## WHAT TO PRODUCE
The data must be returned in full, with no character altered.

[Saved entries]

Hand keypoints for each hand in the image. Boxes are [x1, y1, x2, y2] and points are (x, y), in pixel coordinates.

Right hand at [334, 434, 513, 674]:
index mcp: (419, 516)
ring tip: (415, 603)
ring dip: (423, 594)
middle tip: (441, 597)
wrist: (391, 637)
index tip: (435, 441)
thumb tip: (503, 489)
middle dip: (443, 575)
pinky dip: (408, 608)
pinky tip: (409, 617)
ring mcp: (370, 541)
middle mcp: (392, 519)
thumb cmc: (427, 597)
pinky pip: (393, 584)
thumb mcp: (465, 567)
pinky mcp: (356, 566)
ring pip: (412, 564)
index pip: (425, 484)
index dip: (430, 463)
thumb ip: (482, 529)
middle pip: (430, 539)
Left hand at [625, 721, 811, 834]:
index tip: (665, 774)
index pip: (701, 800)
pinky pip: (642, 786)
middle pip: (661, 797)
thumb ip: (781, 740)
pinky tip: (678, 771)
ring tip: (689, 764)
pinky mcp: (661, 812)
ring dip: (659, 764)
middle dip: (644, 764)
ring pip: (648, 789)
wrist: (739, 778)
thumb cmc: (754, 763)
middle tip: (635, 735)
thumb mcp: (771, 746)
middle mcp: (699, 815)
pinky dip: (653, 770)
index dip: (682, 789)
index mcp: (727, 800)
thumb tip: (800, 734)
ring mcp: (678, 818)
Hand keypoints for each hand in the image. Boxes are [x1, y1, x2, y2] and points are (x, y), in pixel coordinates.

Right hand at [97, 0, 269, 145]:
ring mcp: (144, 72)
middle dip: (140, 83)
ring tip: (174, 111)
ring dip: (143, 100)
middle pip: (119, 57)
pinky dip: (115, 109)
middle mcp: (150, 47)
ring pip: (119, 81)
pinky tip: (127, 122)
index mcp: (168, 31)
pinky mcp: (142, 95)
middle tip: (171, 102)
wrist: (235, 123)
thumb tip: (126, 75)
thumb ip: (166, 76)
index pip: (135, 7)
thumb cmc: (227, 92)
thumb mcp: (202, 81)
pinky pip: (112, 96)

## REPLY TO THE TASK
Hand keypoints for each hand in the image. Boxes are [x1, y1, x2, y2] and points are (x, y), in pixel coordinates.

Right hand at [334, 434, 513, 674]:
index mcp: (419, 516)
ring tip: (415, 603)
ring dip: (423, 594)
middle tip: (441, 597)
wrist: (391, 637)
index tip: (435, 441)
thumb tip: (503, 489)
middle dip: (443, 575)
pinky dip: (408, 608)
pinky tip: (409, 617)
ring mcp: (370, 541)
middle mcp: (392, 519)
thumb cmc: (427, 597)
pinky pip: (393, 584)
thumb mcp: (465, 567)
pinky mcp: (356, 566)
ring pip: (412, 564)
index pip: (425, 484)
index dip: (430, 463)
thumb ip: (482, 529)
middle pip: (430, 539)
Left hand at [625, 721, 811, 834]:
index tip: (665, 774)
index pip: (701, 800)
pinky pip: (642, 786)
middle pip: (661, 797)
thumb ip: (781, 740)
pinky tip: (678, 771)
ring tip: (689, 764)
pinky mcp: (661, 812)
ring dip: (659, 764)
middle dip: (644, 764)
ring pip: (648, 789)
wrist: (739, 778)
thumb cmc: (754, 763)
middle tip: (635, 735)
thumb mcp: (771, 746)
middle mcp: (699, 815)
pinky dip: (653, 770)
index dip: (682, 789)
index mcp: (727, 800)
thumb tip: (800, 734)
ring mcp: (678, 818)
Hand keypoints for each hand in the image. Boxes are [x1, y1, x2, y2] and points are (x, y), in pixel coordinates.

Right hand at [97, 0, 269, 145]:
ring mcp: (144, 72)
middle dip: (140, 83)
ring tip: (174, 111)
ring dip: (143, 100)
middle pip: (119, 57)
pinky dip: (115, 109)
middle mcp: (150, 47)
ring pip: (119, 81)
pinky tip: (127, 122)
index mcp: (168, 31)
pinky mcp: (142, 95)
middle tip: (171, 102)
wrist: (235, 123)
thumb tip: (126, 75)
thumb ip: (166, 76)
index pip: (135, 7)
thumb cmc: (227, 92)
thumb mcp: (202, 81)
pinky pip: (112, 96)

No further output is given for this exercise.